The history of post-colonial Tanzania is notable - and remarkable - for its stability. Though independence in Kenya came at the bloody cost of the Mau Mau Rebellion, and though the Zanzibar uprising brought a swift and violent end to Arab rule on the island, the transition from colonial rule on mainland Tanganyika was auspiciously peaceful.

“We did not have a revolution,” says Akwilin. “We had white men writing agreements and signing papers. When I was a child, I would watch them coming to gather with the elders in the village, signing papers. There was no revolution in Tanzania.”

In the morning I wander the streets of Moshi, past the arched and domed mosques, past the old railway depot, past the primary schools where students in khaki shorts run screeching out the door, massive bookbags bouncing on their backs. I have lunch at the police canteen, where two giggling waitresses watch my every move. I buy a terrible painting from a guy who looks like he could use a break, I buy a CD of Tanzanian hip-hop, I buy another six-month supply of Lariam, though I’ve already been popping pills for the past year.

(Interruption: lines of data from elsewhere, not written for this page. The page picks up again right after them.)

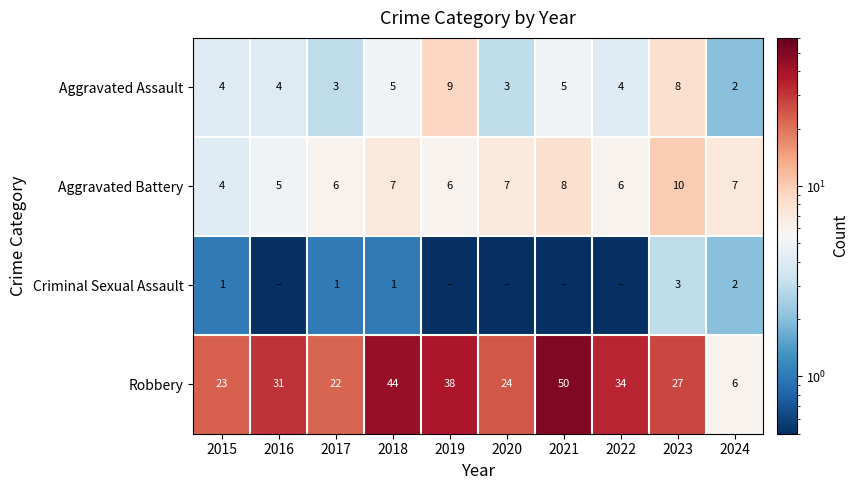

Count the number of categories in the chart.

10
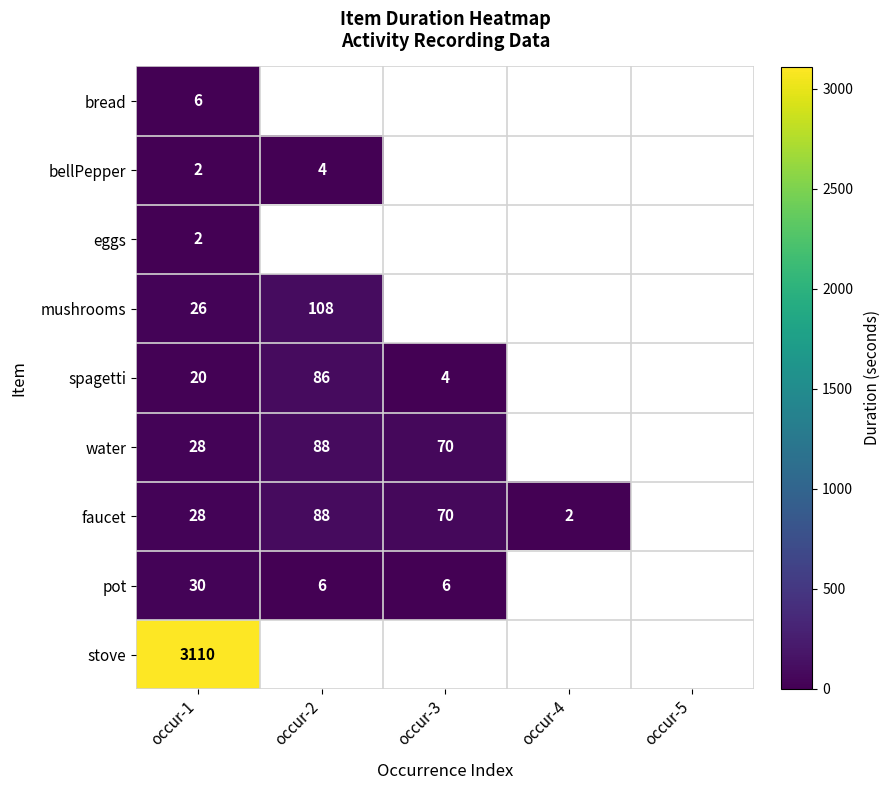

Is it true that bellPepper equals 3 at occur-1?

False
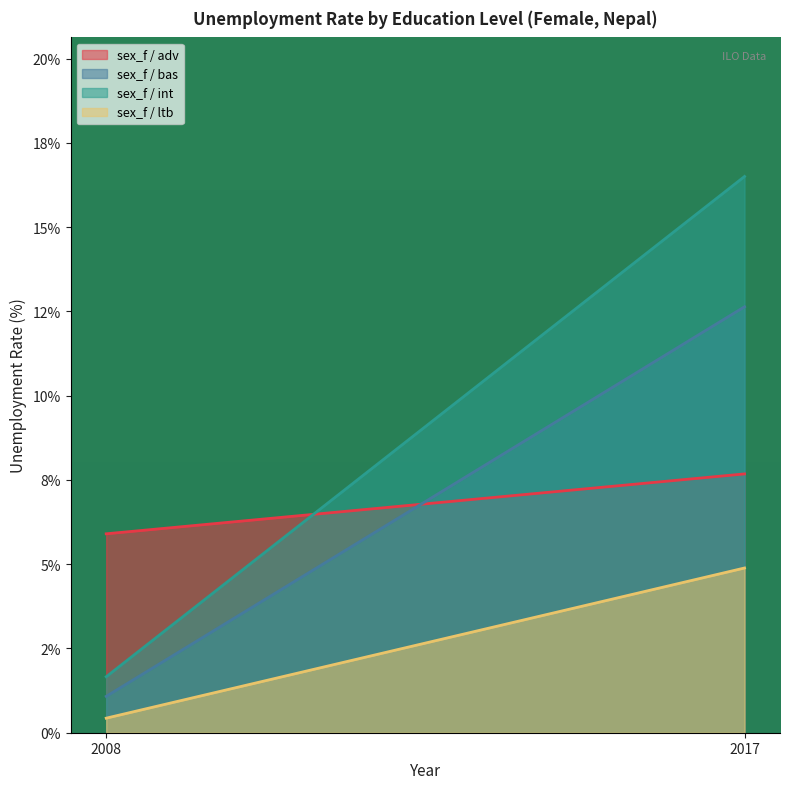

What is the value of the sex_f / ltb point at the 2nd from the left?

4.9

The days are happy and peaceful here, and I’m not in the mood to go anywhere just yet.

One night I take a taxi to the Glacier Bar, a popular ex-pat haunt on the outskirts of town, rumored to be showing the football on a big-screen TV. On that count the Glacier Bar disappoints, but on the count of drunken, orange-bedecked Dutch girls cheering for Holland, it’s a rousing success. I have a few drinks with an old Dutchman, Albert, who runs a safari company in Moshi. We talk about my work, and about his travels in Africa. He’s deep into a bottle of Konyagi by half-time, and his attention starts to wander in the second half. Suddenly, precipitously, he grows blindingly drunk. He staggers and sways and offers apologies at his drunkenness. Nearby a husky Tanzanian guy stands up, steps back from the bar, and collapses in a pile on the hardwood floor. We collect him into a chair and call for a taxi. Albert, leaning heavily on the bar, looks at me in a boozy haze.

“You are one of the ones who really understands,” he says, and then his voice trails off. I lean forward, eager for the sage-like pronouncement he was about to levy on the world. What, exactly, do I understand? He stands up and sways boozily to the side, and then he, too, is in a heap on the floor. Certain morals involving the Glacier Bar and Konyagi are becoming crystal clear. I help him into a chair and call for another taxi. While I’m hunched over him, offering reassurances and giving his shoulder a sympathetic squeeze, I notice our Tanzanian friend has staggered off. In the distance I see his large, tipsy silhouette making its way toward the front gate. He stops to exchange a few words with the askari, rocks heavily to the side, and then he staggers into the night.